天瑞宮の主である創世神である織音の元に二人の人物が織音と同じ席につき茶会を開いていた。その二人とはもちろん紅神こと蓮夜と呪神こと華耶である。
容姿の整った三人が楽しそうに茶会を楽しむ様は宗教画のモチーフになりそうなほど神々しいものであった。実際に神と称される三人である以上、神々しいというのは当然と言えるかもしれない。
「さ、二人ともこっちもどうぞ」
織音は心から幸せそうな表情を浮かべつて自作のスコーンと杏のジャムを蓮夜と華耶へと差し出した。二人は遠慮などすることもなくスコーンをてにするとジャムをたっぷりとつけると口へ運ぶ。
「おいしいです!!さすがお姉さまです!!」
織音至上主義者である華耶は織音へ惜しみない賛辞をおくった。織音のつくる菓子は世辞などいう必要がまったくないほど美味なのである。
「たしかにこれもうまいな。また腕を上げたな」
蓮夜の言葉に織音はこれ以上ないくらい嬉しそうな笑顔を浮かべた。織音が嬉しそうな表情を浮かべたのを見た華耶もまた幸せそうな表情を浮かべた。幸せという空気がこの空間には満ちていといってよいだろう。そんな事を確信させられる光景であった。
「それにしても平和だな」
「そうね。ここ最近は招かざる客が来なくて静かで良いわね」
「お前が強力な結界に変えたからな」
「いつまでも雑魚がお姉様のもとに押しかけるのははっきり言って我慢ならないからね。あんたも余計な仕事が減って良かったじゃない」
「まぁな。おかげで織音や華耶とこうしてのんびりとお茶を楽しめるというのは嬉しいよ」
蓮夜の言葉に織音の幸せそうな表情がもう一段階上がった。見ている者全てが幸せな気分になるのは間違いないそんな笑顔である。
「二人の弟子の成長具合はどう?」
織音が蓮夜と華耶に尋ねると二人は少しばかり考えて答える。ちなみにここでいう蓮夜と華耶の弟子とはルガートとアリアスのことである。ルガートは元々の自分の世界では「魔帝」と呼ばれ絶対者として君臨していたほどの剛の者であるが、幼い頃にであった蓮夜に憧れて一心不乱に鍛錬を行い、蓮夜に会うためだけに強くなったのである。

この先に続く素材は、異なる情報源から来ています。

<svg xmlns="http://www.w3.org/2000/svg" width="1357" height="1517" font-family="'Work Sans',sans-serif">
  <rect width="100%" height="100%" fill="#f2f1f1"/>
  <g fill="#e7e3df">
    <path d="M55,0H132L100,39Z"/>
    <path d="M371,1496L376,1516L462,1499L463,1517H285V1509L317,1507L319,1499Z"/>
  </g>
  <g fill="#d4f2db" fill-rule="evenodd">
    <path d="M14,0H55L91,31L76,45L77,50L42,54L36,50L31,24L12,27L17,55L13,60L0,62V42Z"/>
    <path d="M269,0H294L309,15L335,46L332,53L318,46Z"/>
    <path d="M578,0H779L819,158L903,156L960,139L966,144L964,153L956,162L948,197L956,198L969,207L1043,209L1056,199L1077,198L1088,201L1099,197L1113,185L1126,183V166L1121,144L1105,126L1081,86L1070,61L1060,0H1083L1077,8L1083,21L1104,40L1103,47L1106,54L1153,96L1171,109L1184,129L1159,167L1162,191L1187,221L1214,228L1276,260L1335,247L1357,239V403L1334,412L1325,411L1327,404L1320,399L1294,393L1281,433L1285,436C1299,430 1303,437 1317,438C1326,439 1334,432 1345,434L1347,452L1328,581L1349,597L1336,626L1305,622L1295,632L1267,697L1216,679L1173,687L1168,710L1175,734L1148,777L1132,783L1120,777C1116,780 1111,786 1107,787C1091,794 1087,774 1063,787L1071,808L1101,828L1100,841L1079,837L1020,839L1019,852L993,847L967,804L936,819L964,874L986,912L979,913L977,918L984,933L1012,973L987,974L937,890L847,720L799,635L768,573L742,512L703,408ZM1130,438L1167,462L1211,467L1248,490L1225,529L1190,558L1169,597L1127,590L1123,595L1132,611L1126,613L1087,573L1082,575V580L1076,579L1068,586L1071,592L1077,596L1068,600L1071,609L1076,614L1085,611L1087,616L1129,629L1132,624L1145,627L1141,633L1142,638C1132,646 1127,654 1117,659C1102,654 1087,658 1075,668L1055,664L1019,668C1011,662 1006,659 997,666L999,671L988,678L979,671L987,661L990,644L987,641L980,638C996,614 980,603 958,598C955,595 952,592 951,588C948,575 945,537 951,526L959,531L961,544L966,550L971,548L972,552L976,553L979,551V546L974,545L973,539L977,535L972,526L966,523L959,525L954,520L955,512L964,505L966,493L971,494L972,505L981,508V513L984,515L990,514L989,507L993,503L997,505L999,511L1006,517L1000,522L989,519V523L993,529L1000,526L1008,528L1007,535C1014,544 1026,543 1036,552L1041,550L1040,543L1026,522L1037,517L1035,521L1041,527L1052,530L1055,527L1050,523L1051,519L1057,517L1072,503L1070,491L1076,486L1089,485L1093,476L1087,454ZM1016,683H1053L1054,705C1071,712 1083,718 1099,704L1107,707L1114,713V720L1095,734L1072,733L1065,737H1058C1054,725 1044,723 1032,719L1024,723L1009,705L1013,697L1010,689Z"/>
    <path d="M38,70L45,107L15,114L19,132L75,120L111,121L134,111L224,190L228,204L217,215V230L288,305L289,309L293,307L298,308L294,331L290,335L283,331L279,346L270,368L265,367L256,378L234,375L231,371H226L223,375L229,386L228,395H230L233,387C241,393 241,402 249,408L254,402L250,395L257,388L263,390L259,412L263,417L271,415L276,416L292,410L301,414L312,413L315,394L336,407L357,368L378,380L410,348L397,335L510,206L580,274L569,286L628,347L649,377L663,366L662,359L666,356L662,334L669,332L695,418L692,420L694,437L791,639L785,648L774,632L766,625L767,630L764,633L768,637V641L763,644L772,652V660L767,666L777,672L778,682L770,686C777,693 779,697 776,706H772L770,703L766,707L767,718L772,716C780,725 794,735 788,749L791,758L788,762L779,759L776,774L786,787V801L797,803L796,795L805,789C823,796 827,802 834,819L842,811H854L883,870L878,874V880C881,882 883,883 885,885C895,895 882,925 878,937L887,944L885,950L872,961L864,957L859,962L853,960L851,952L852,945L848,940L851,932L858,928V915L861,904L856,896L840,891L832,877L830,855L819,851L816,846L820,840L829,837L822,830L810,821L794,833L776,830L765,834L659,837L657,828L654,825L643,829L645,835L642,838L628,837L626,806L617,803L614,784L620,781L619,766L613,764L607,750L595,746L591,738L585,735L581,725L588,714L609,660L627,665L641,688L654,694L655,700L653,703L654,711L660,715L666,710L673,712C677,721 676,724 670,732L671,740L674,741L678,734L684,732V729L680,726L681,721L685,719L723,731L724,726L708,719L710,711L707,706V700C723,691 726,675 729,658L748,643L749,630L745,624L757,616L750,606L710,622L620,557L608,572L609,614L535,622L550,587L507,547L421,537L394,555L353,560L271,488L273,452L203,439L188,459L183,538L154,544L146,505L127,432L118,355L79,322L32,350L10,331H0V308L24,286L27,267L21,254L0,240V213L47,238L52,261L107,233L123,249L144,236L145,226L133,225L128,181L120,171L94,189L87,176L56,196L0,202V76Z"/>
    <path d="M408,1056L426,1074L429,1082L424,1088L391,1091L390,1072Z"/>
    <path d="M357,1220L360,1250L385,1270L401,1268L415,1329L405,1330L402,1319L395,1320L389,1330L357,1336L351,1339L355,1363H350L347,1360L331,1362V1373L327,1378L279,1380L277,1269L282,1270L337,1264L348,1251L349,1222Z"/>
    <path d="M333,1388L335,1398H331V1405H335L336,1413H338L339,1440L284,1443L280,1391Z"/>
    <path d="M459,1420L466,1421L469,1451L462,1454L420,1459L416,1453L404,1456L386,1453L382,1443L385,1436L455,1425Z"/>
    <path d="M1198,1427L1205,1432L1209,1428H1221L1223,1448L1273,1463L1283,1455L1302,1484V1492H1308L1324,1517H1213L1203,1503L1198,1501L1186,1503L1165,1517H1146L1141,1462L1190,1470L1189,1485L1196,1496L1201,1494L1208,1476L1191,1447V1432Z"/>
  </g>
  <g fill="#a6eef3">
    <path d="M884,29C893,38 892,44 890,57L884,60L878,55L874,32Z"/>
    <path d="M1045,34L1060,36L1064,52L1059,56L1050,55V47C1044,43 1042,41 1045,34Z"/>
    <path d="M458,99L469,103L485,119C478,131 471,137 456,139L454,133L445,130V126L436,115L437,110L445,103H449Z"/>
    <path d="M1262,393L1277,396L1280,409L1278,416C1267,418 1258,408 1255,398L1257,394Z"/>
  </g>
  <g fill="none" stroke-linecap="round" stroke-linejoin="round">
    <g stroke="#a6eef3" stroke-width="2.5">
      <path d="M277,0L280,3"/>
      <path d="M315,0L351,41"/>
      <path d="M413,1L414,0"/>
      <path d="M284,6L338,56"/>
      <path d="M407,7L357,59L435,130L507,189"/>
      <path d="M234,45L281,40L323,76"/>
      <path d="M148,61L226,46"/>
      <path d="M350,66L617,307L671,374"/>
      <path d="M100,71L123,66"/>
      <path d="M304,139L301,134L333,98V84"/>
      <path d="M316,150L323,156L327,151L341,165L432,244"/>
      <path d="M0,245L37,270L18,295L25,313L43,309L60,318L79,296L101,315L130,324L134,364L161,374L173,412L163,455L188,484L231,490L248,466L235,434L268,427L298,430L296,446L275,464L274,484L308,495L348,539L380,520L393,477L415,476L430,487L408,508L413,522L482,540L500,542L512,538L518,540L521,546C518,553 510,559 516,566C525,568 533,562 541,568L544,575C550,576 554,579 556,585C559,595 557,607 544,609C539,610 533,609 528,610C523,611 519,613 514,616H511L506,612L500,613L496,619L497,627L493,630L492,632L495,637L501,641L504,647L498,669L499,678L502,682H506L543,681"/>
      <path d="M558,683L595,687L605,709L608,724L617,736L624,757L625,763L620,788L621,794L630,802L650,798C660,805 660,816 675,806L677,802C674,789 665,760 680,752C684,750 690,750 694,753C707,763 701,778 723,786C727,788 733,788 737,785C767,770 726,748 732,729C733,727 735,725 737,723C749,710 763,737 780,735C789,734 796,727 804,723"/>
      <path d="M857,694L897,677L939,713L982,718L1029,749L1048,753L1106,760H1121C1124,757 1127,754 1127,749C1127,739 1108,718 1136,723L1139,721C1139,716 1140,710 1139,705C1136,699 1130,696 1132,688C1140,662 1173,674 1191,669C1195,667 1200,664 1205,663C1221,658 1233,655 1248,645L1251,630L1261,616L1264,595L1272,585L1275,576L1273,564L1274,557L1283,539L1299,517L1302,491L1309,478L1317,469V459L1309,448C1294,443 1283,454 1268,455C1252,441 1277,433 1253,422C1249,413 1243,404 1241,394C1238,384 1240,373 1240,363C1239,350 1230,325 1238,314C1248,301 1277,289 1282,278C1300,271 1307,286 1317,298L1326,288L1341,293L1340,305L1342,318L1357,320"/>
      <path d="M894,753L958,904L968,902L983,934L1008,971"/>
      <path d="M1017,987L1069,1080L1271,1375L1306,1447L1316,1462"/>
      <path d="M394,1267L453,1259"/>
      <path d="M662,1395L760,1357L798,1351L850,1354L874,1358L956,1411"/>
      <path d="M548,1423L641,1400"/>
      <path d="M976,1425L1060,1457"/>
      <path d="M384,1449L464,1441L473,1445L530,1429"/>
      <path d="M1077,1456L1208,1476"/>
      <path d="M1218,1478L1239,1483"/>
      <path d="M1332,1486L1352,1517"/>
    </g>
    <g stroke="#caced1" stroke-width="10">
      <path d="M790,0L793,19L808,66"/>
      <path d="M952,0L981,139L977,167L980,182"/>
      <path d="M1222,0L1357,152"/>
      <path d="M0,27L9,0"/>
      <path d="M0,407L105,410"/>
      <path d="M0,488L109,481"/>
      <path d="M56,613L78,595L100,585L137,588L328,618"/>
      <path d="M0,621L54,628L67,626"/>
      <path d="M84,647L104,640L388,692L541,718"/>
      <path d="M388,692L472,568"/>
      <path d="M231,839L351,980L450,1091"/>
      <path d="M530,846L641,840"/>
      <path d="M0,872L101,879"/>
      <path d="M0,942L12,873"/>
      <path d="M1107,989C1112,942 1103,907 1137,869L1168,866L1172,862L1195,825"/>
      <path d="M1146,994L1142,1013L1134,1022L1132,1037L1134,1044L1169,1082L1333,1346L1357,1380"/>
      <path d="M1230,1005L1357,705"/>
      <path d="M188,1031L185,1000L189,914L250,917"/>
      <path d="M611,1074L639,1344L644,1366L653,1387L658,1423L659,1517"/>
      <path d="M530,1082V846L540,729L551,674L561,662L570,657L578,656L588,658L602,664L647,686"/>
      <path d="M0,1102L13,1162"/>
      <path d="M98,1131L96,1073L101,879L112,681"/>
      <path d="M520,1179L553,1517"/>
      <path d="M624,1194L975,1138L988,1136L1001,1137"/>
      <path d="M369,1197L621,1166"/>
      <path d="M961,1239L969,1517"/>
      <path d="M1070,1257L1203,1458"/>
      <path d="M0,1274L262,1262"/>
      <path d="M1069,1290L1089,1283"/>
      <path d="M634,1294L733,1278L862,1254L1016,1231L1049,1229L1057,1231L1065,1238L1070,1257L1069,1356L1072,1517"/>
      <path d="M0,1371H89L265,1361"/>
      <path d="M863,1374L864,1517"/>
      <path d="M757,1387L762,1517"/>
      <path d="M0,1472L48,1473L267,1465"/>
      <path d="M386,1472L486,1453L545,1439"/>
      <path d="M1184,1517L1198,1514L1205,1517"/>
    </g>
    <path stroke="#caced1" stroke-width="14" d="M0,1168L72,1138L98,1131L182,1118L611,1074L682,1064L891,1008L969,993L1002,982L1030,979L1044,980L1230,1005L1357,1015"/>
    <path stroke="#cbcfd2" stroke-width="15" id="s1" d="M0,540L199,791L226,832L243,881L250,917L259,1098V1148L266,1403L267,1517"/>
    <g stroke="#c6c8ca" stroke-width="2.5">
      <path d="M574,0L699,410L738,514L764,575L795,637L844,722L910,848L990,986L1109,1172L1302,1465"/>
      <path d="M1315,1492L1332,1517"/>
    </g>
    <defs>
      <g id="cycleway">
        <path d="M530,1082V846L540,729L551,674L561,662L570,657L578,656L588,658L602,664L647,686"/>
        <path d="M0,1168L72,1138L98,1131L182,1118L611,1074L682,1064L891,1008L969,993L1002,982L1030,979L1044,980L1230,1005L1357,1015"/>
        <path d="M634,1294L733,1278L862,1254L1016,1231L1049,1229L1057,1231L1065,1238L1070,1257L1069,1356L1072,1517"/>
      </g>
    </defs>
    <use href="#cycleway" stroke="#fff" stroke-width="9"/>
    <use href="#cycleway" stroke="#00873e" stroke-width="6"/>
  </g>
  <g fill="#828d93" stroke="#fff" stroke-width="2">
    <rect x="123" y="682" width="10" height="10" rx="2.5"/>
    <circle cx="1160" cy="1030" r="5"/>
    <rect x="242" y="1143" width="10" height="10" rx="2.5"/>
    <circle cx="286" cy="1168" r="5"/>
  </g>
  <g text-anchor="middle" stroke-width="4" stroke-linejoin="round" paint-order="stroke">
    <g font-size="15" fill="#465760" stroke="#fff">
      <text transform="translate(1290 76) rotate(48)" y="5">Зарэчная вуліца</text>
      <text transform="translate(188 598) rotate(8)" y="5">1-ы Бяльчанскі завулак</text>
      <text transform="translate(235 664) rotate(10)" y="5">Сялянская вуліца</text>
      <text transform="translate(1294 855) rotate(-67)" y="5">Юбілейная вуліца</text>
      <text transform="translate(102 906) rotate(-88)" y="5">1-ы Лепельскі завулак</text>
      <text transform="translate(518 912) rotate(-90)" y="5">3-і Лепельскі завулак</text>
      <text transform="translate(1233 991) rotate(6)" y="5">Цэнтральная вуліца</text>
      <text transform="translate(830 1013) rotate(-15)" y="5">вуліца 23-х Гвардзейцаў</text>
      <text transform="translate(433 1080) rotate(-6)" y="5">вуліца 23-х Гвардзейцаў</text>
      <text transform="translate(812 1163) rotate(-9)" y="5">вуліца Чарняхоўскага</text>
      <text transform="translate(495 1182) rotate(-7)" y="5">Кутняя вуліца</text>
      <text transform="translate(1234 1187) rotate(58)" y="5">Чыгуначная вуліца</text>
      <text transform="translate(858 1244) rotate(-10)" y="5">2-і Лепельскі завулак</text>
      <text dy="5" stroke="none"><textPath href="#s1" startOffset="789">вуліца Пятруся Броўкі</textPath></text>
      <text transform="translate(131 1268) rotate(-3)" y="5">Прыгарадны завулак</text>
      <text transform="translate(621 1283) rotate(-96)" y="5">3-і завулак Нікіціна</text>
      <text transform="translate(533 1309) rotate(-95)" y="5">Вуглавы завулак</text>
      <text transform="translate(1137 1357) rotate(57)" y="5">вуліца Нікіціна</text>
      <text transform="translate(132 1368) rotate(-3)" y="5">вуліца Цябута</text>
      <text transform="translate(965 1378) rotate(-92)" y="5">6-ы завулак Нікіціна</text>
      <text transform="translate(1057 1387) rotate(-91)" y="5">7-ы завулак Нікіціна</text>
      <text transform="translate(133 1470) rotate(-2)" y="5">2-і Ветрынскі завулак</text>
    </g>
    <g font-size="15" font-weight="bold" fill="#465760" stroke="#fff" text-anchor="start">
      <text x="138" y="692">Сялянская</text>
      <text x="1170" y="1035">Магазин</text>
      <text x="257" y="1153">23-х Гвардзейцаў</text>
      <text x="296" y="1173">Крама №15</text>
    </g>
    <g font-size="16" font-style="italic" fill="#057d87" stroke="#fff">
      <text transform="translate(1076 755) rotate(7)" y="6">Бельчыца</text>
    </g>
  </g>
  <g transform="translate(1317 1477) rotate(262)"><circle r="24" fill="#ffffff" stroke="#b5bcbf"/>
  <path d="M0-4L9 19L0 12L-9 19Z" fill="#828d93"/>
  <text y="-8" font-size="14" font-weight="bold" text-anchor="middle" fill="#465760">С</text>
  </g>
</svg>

アリアスはそのルガートの親友であり、ルガートが天瑞宮にやって来たときに一緒についてきた男だ。その際に華耶の魔術にすっかり感銘を受けて弟子入りをしたのである。
「そうだな。ルガートはまだまだ強くなるのは間違いない。現段階でジーク達四人と互角に戦えるな」
「アリアスも魔術に関しては本当に天才的な能力を持ってるわね。あと二千年もすれば今の私を追い抜くのは間違いないわね」
「お前ちゃっかり自分を上げることを忘れないな」
「ふふん、お姉様に褒めてもらえる可能性が少しでもあれば私は多少のカリスマダウンなどおそれないのよ」
「アリアスが可哀想だな。それにジーク達も……まったく」
蓮夜の呆れたかのような声に華耶はふふんという表情を崩すことはない。華耶は織音の前で醜態を晒すことは限りなく嫌であるのだが、それ以外は割と緩いのである。
ゴォォォォォン
ゴォォォン!!
ガシャァァァァァァン!!
三人が楽しそうに穏やかな会話を楽しんでいたとき、天瑞宮より遙か彼方で華耶の張った結界が砕かれる音が発した。
「華耶!!」
「わかってる!!」
華耶は短く返答すると魔法陣を展開して思念を部下達に飛ばした。織音の警護に回すためである。今回の侵入者は華耶が新しく作った結界を突破してきたのだ。それは並の力量ではないことをしめしており、蓮夜、華耶も気を引き締めているのである。
蓮夜は即座に立ち上がり空間から斬鬼紅神を取り出すと腰に差しながら織音達の前から駆け出した。もちろん侵入者の迎撃に向かうためである。
「蓮夜、気を付けて!!」
織音の言葉に蓮夜はピタリと立ち止まるとゆっくりと振り返り小さく笑いながら言う。
「ああ、まかせろ。すぐに戻るから新しい菓子と茶を用意しておいてくれ」
「うん♪」
織音は微笑むと蓮夜は再び駆け出していった。すでに蓮夜の表情は創世神の守護者である紅神のものであった。